Dans sa forme actuelle, le Panthéon est formé extérieurement d’une partie circulaire reliée à une partie antérieure, le pronaos, à colonnes et fronton. Il est en opposition formelle avec les temples de type hellénique. La coupole, dont le diamètre (43,30m) est égal à la hauteur totale de l’édifice, est revêtue de caissons et percée en son centre d’une énorme ouverture de 9m de diamètre, seule source de lumière. Un tel diamètre est resté inégalé jusqu’au XXe siècle, le mur cylindrique qui la soutient a une épaisseur de 6m.

Un portique, large de 33,10m et profond de 15,50m, constitue la façade du Panthéon.

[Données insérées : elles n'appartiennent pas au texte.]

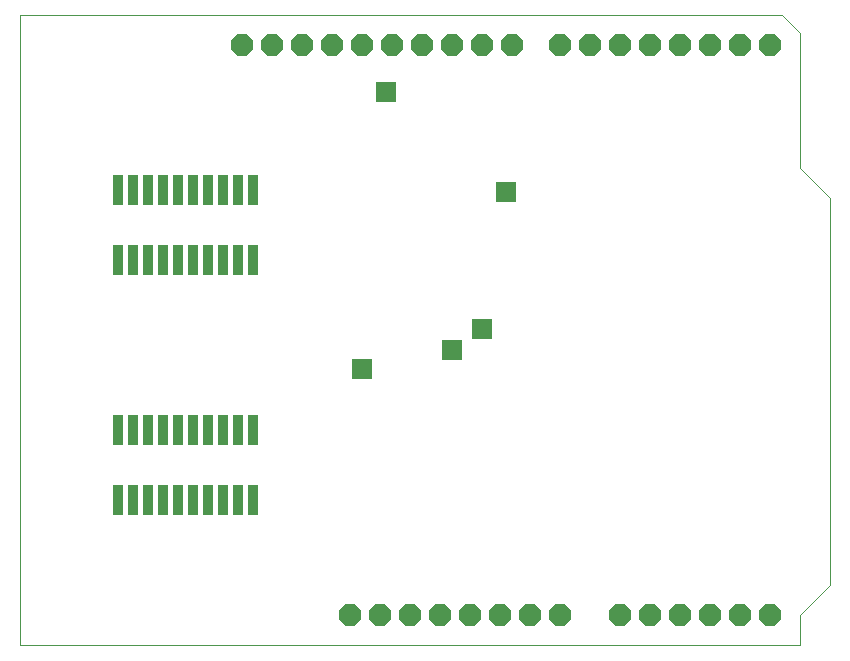
<source format=gts>
G75*
G70*
%OFA0B0*%
%FSLAX24Y24*%
%IPPOS*%
%LPD*%
%AMOC8*
5,1,8,0,0,1.08239X$1,22.5*
%
%ADD10R,0.0379X0.1025*%
%ADD11C,0.0000*%
%ADD12OC8,0.0740*%
%ADD13R,0.0671X0.0671*%
D10*
X003750Y005339D03*
X004250Y005339D03*
X004750Y005339D03*
X005250Y005339D03*
X005750Y005339D03*
X006250Y005339D03*
X006750Y005339D03*
X007250Y005339D03*
X007750Y005339D03*
X008250Y005339D03*
X008250Y007661D03*
X007750Y007661D03*
X007250Y007661D03*
X006750Y007661D03*
X006250Y007661D03*
X005750Y007661D03*
X005250Y007661D03*
X004750Y007661D03*
X004250Y007661D03*
X003750Y007661D03*
X003750Y013339D03*
X004250Y013339D03*
X004750Y013339D03*
X005250Y013339D03*
X005750Y013339D03*
X006250Y013339D03*
X006750Y013339D03*
X007250Y013339D03*
X007750Y013339D03*
X008250Y013339D03*
X008250Y015661D03*
X007750Y015661D03*
X007250Y015661D03*
X006750Y015661D03*
X006250Y015661D03*
X005750Y015661D03*
X005250Y015661D03*
X004750Y015661D03*
X004250Y015661D03*
X003750Y015661D03*
D11*
X000500Y021500D02*
X000500Y000500D01*
X026500Y000500D01*
X026500Y001500D01*
X027500Y002500D01*
X027500Y015400D01*
X026500Y016400D01*
X026500Y020900D01*
X025900Y021500D01*
X000500Y021500D01*
D12*
X007900Y020500D03*
X008900Y020500D03*
X009900Y020500D03*
X010900Y020500D03*
X011900Y020500D03*
X012900Y020500D03*
X013900Y020500D03*
X014900Y020500D03*
X015900Y020500D03*
X016900Y020500D03*
X018500Y020500D03*
X019500Y020500D03*
X020500Y020500D03*
X021500Y020500D03*
X022500Y020500D03*
X023500Y020500D03*
X024500Y020500D03*
X025500Y020500D03*
X025500Y001500D03*
X024500Y001500D03*
X023500Y001500D03*
X022500Y001500D03*
X021500Y001500D03*
X020500Y001500D03*
X018500Y001500D03*
X017500Y001500D03*
X016500Y001500D03*
X015500Y001500D03*
X014500Y001500D03*
X013500Y001500D03*
X012500Y001500D03*
X011500Y001500D03*
D13*
X011900Y009700D03*
X014900Y010350D03*
X015900Y011050D03*
X016700Y015600D03*
X012700Y018950D03*
M02*

</source>
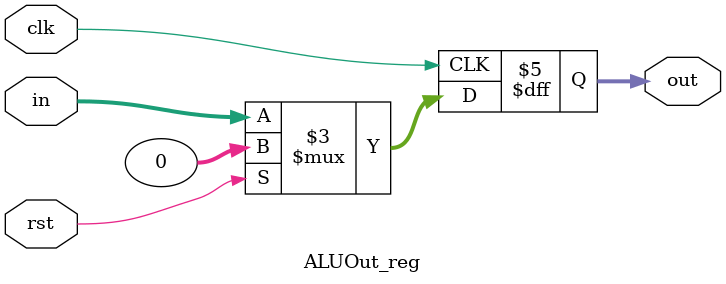
<source format=v>
`timescale 1ns / 1ns

module ALUOut_reg(
    input clk,rst,
    input [31:0] in,
    output reg [31:0] out
);

always@(posedge clk) begin
    if(rst) 
        out <= 32'b0;
    else
        out <= in;    
end
endmodule
</source>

Il possède seize colonnes au total hautes de 14,15 m (base, fût, chapiteau et entablement), avec des futs de granit monolithiques surmontés de chapiteaux corinthiens en marbre blanc : huit sur la façade, deux sur chaque côté (la colonne d’angle non comprise) et deux rangées de deux divisant le portique en trois parties dans le sens de la largeur. Avec ces divisions de colonnes, le pronaos se présente comme un temple à trois nefs avec trois grandes niches pour fond : la niche centrale, avec sa porte en bronze rectangulaire, sert d’entrée au Panthéon, les deux niches latérales, circulaires, contenaient certainement les statues d’Auguste et d’Agrippa.

L’intérieur de la rotonde, construite en blocage à revêtement de briques, était autrefois luxueusement revêtu de marbre sur les parties basses et de bronze doré sur les caissons. L’intérieur est rythmé depuis la base par une suite de superbes colonnes monolithes réparties devant les huit niches alternativement arrondies et rectangulaires.

Le Panthéon fut fermé au IVe siècle par les empereurs chrétiens, comme tous les autres lieux de culte païens. Donné au pape Boniface IV par l’empereur byzantin Phocas, il fut ensuite transformé en église, sous le nom de S. Maria ad Martyres en 609 apr. J.-C. C’est très certainement à cette transformation que l’on doit l’extraordinaire degré de conservation du Panthéon. Celui-ci fut malheureusement dépouillé de ses bronzes, notamment au XVIIe siècle par Urbain VIII (1623-1644), qui les fondit pour faire le baldaquin sous la coupole de Saint-Pierre.

Dans ce sanctuaire reposent aujourd’hui deux rois d’Italie, Victor-Emmanuel II et Umberto Ier, ainsi que des artistes comme Raphaël.